Die Moderation bittet zum Abschluss alle Teilnehmenden des Unterstützungskreises, eine kurze wertschätzende Rückmeldung oder ein Gefühl zu dem PATH-Treffen zu äußern. Die Zeichnerin bzw. der Zeichner notiert diese Begriffe am unteren Rand des Plakates. Die Hauptperson hat ein kurzes Schlusswort.

Was erfordert PATH?

PATH ist ein intensives Planungsverfahren, das eine erfahrene Moderation und eine erfahrene Person, die zeichnet, malt und schreibt (graphic facilitator) erfordert. Die beiden sollten sich vorher ausführlich mit der Methode vertraut gemacht haben. Die Teilnehmenden des Unterstützungskreises sollten möglichst offen, wertschätzend und unterstützend sein.

PATH dauert mindestens zweieinhalb Stunden bis einen halben Tag.

Quelle und vertiefende Literatur zum Thema PATH

(in Englisch)

John O’Brien, Jack Pearpoint & Lynda Kahn (2010): The PATH & MAPS Handbook. Person-Centred Ways to Build Community. Toronto: Inclusion Press.

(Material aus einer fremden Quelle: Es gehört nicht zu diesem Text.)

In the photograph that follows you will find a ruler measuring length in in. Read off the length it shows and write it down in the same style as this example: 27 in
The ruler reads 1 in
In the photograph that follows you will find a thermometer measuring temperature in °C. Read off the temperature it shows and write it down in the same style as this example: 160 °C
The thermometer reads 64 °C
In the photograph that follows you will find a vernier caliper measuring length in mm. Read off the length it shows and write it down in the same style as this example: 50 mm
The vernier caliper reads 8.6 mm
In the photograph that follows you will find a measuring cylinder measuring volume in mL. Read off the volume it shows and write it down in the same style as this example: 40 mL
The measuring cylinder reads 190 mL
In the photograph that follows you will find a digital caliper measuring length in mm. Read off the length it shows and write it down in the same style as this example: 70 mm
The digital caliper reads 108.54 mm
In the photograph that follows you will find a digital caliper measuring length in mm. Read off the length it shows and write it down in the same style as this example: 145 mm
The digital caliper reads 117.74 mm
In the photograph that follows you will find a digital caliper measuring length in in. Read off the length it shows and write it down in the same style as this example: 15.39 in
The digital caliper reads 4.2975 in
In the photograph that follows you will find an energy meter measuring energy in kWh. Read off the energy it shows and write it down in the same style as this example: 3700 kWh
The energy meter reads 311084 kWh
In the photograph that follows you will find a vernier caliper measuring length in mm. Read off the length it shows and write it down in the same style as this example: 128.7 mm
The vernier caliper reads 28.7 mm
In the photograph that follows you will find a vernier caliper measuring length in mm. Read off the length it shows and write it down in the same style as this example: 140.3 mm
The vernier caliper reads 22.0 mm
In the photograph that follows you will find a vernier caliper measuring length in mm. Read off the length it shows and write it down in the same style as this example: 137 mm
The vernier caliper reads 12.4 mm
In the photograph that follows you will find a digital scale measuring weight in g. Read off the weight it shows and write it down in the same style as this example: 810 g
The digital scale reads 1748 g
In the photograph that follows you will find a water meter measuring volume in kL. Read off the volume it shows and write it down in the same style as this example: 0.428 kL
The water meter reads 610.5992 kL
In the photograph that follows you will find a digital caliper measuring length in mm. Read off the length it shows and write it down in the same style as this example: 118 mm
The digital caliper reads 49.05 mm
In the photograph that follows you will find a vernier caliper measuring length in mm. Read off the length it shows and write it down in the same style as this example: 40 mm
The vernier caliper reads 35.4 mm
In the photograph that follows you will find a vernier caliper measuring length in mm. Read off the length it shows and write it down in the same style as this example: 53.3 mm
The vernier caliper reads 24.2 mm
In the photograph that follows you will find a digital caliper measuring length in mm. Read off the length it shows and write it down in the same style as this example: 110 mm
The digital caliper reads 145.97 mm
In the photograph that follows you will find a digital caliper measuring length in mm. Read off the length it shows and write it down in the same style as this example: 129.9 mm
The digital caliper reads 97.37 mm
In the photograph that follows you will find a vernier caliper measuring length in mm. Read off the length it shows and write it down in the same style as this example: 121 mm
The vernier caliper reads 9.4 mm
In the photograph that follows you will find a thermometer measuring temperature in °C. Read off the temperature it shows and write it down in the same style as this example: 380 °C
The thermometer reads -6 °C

Weitere Literatur zum Thema

Ines Boban (2008): Bürgerzentrierte Zukunftsplanung in Unterstützerkreisen. Inklusiver Schlüssel zu Partizipation und Empowerment pur. In: Hinz, Andreas, Körner, Ingrid & Niehoff, Ulrich (Hrsg.): Von der Integration zur Inklusion. Grundlagen – Perspektiven – Praxis. Marburg: Lebenshilfe, S.230-247

Stefan Doose (2011): „I want my dream!“ Persönliche Zukunftsplanung. Neue Perspektiven und Methoden einer personenzentrierten Planung mit Menschen mit Behinderungen. Broschüre mit Materialienteil. 9. überarbeitete Auflage Kassel: Mensch zuerst. Verfügbar auf der Website „Persönliche Zukunftsplanung“.

Susanne Göbel (2010): „Punkt, Punkt, Komma, Strich  – Ein Bild wird es sicherlich!“ Graphische Darstellung als wichtiges Element der Persönlichen Zukunftsplanung. Mainz.